But this is a value that we are discouraged from teaching publicly, since it falls within the domain of the religious scholars, who can never agree how to manage sexually sinful behaviour. We don't even know what to tell our children in our own families, much less by means of school curriculums written by strangers who may or may not share our values and ethics. Is it right to even broach the subject of sexual perversity to the pure minds of our children? There is only one "sex education" for Muslims. This education must be based on the sexual union of man and wife as a totally holy function, one which must be publicly endorsed by the entire community. Without that endorsement (which we call akad nikah), unmarried sex remains an animal function that can only produce children with animal souls.

Young couples, unable to restrain their God-given hormones until some postponed date of graduation from college or even "getting a job", sleep together until they become pregnant, and then marry. Indonesians call this "MBA" or "marriage by accident". If the spiritual status of the parents has any bearing at all upon the nature of the human soul that is attracted to the child when they conceive, then it would seem "MBA" carries quite a risk of having problem children who are disobedient and disrespectful.
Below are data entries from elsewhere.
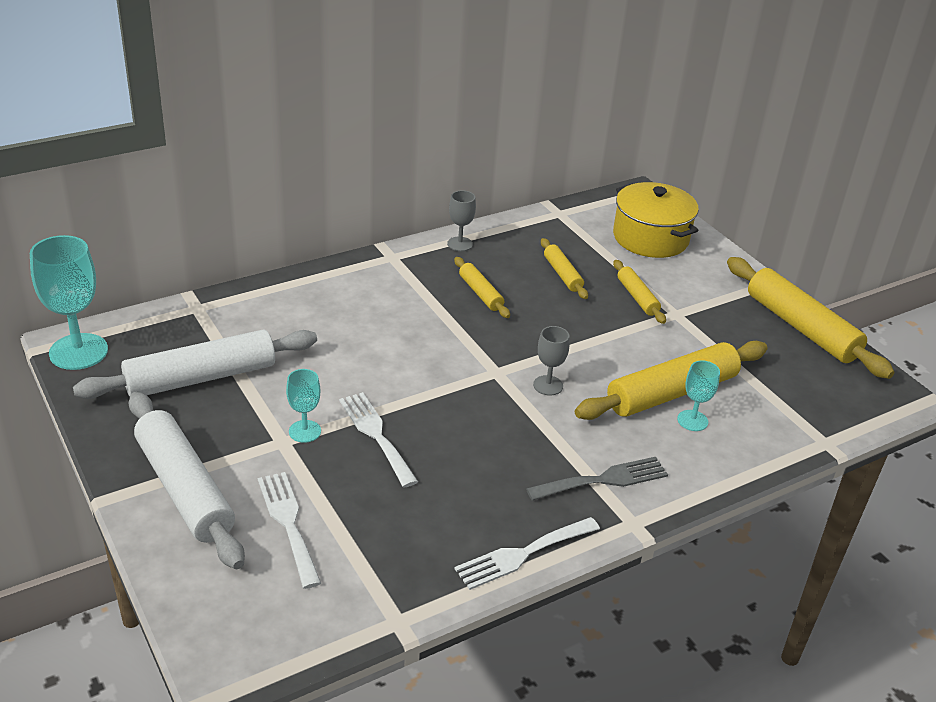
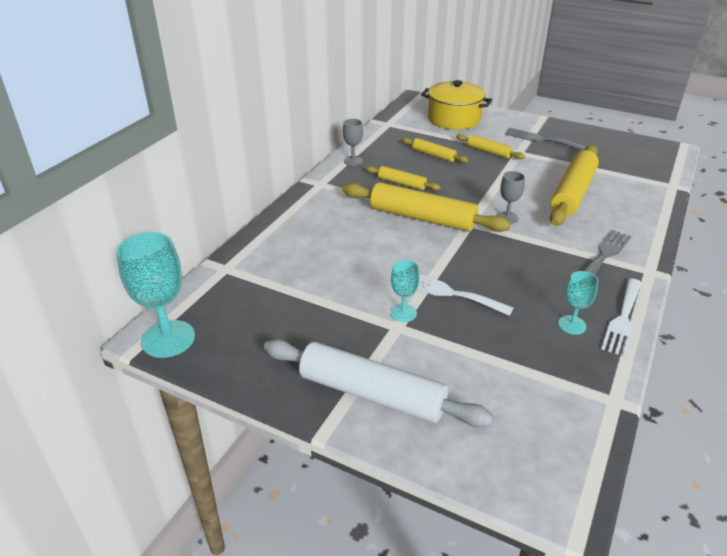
camera: 30 degrees left, 0 degrees up
(201, 378) = (287, 313): white rolling pin -> none
(288, 523) = (470, 377): white fork -> none
(692, 420) = (602, 203): turquoise goblet -> turquoise goblet (572, 325)
(729, 309) = (541, 139): none -> grey fork
(801, 327) = (585, 135): yellow rolling pin -> yellow rolling pin (422, 218)

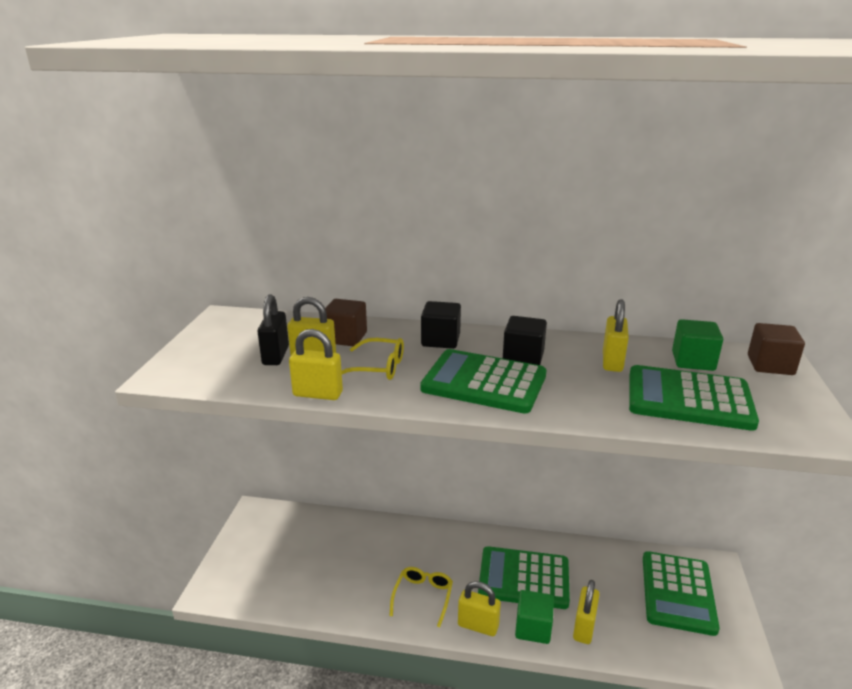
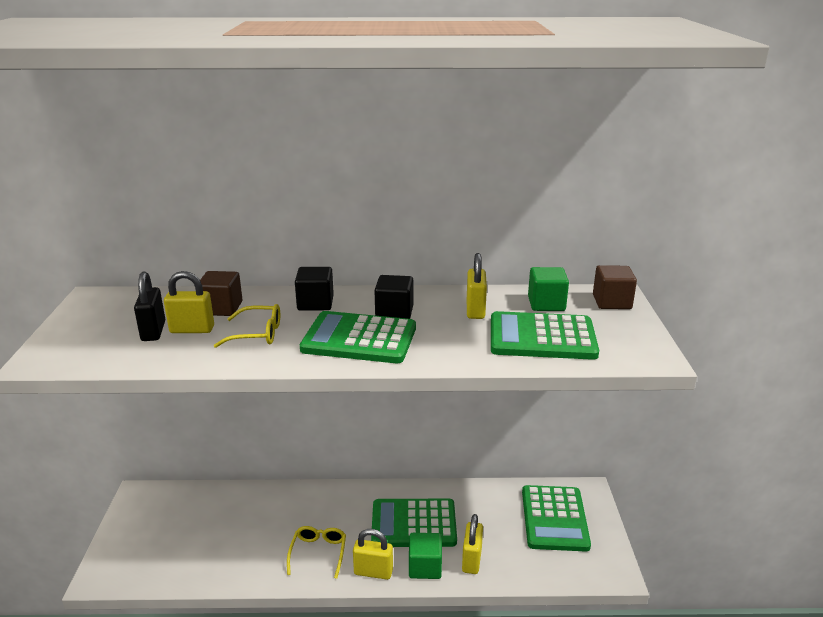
camera: 10 degrees left, 0 degrees up
(318, 394) = (201, 364): yellow padlock -> none

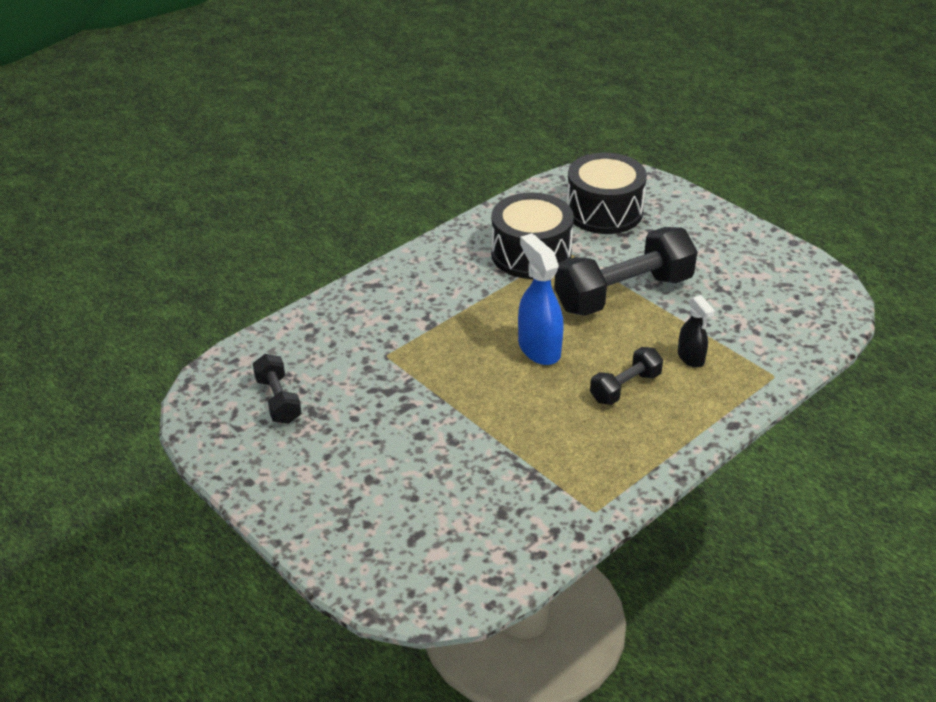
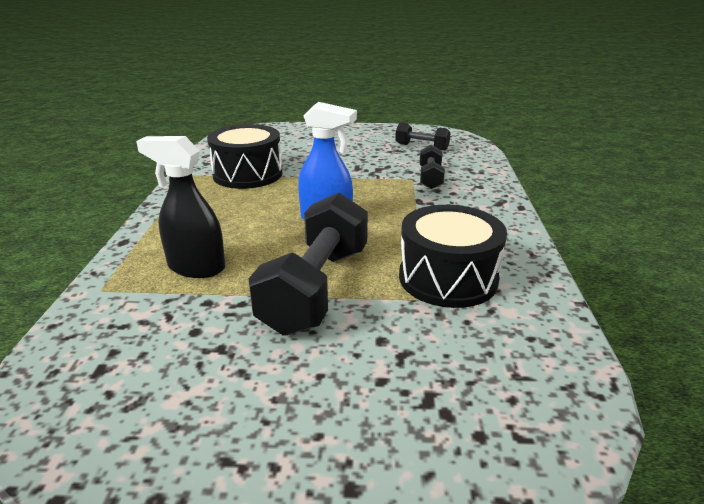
camera: 135 degrees right, 10 degrees down
(604, 211) = (467, 372): black drum -> black drum (248, 174)
(625, 387) = (233, 227): black dumbbell -> black dumbbell (430, 178)
(691, 358) = (196, 267): black spray bottle -> black spray bottle, size x1.66

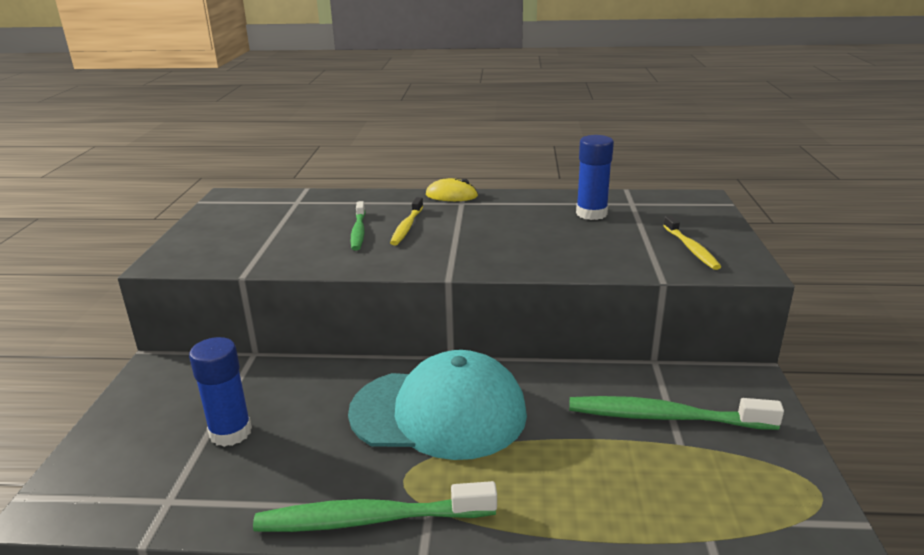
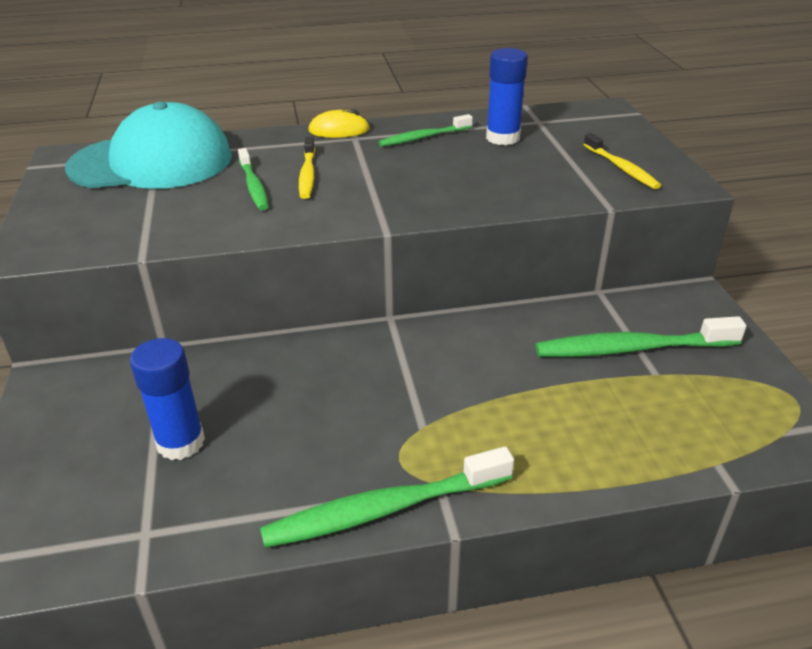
camera: 15 degrees left, 10 degrees up
(439, 413) = (405, 381): turquoise cap -> turquoise cap (152, 162)
(521, 207) = (424, 137): none -> green toothbrush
We cannot prove that children of unwed parents are deficient in the arts and values of civilised life. After all, Leonardo da Vinci was one such child. Yet it is a consideration held by many religious scholars that the key element in producing offspring of good character lies in the spiritual state of the parents at the time of conception. Unless this principle lies at the very heart of "sex education", the whole enterprise of solving social problems by teaching sex in public schools totally collapses.

We parents had better wake up and learn how to safeguard our children's virtue with or without the advantages of higher education and women's rights to work. We had better take the responsibility which is ours, and ours alone, to educate our children in the ways and meanings of sex between husband and wife.